Gene expression in silico data from EST databases play an increasingly vital role in providing gene expression research information. This facilitates the identification of gene function and future functional genomic studies in plant growth and development. In this study, we investigated the expression profiles of Zmdcl, Zmago and Zmrdr genes through several approaches by EST database. These results revealed that Zmdcl, Zmago and Zmrdr genes exhibited distinct expression patterns in different tissues or organs. One explanation is that some of these investigated genes may have temporal and spatial expression pattern, which varies with tissue types, developmental stages or genotypes of maize. For example, some genes exhibit a tissue-specific expression pattern in embryo relative to other tissues, which suggests that they may function in embryogenesis. Moreover, some genes investigated in this study exist in gene rearrangement or partial motifs absence in gene structure. These changes might result in distinct expression pattern, and the genes were also deemed to belong to pseudogenes.

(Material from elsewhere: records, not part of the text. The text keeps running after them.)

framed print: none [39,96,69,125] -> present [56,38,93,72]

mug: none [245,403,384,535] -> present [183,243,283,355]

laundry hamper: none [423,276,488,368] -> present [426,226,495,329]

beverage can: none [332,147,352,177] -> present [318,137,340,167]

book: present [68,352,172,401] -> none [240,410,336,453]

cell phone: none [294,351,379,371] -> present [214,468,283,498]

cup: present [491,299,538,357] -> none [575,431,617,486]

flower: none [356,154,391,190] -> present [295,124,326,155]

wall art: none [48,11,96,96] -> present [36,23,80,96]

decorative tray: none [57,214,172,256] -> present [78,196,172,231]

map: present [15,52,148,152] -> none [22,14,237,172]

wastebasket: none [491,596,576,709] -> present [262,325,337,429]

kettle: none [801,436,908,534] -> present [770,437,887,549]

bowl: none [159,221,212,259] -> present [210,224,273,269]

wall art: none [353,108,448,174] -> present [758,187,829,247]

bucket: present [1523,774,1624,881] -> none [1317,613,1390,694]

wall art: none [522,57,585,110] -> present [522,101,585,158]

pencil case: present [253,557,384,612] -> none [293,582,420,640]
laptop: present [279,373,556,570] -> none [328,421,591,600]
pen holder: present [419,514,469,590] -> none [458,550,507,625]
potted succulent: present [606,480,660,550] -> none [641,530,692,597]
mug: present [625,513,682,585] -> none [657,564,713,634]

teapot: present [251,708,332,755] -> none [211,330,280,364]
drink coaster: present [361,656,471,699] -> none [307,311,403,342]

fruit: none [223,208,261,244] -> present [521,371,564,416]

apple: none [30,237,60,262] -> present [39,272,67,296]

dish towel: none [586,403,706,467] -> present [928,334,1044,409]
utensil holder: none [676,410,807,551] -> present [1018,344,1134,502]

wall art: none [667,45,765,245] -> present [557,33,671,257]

The expression pattern of Zmdcl, Zmago and Zmrdr gene families under stress treatment

In this study, the expression analyses of semi-quantitative RT-PCR showed that maize Zmdcl, Zmago and Zmrdr genes exhibited different expression levels under two different abiotic stress treatments. For 16 candidate genes, the expression levels increased after applying 15% PEG or 0.15 M NaCl treatment than for controls, suggesting that these genes might play important roles in plant RNAi regulation, especially those showing strong response to the two abiotic stress conditions in this study. In contrast, those genes (Zmdcl1, Zmdcl4, Zmago1a, Zmago1c, Zmago5c, Zmago10a, Zmrdr3 and Zmrdr5) that showed lower expression in stress treatments had a high possibility to contribute to maize RNAi regulation by only expressing under specific conditions or in specific tissues other than seedling leaves, and these remain to be further confirmed experimentally. Furthermore, those genes (Zmago1e, Zmago2, Zmago5b and Zmago18a) exhibiting distinct expression patterns under different stress conditions might play vital roles in evolving specialized regulatory mechanisms in response to different abiotic stresses (Xie et al. 2004).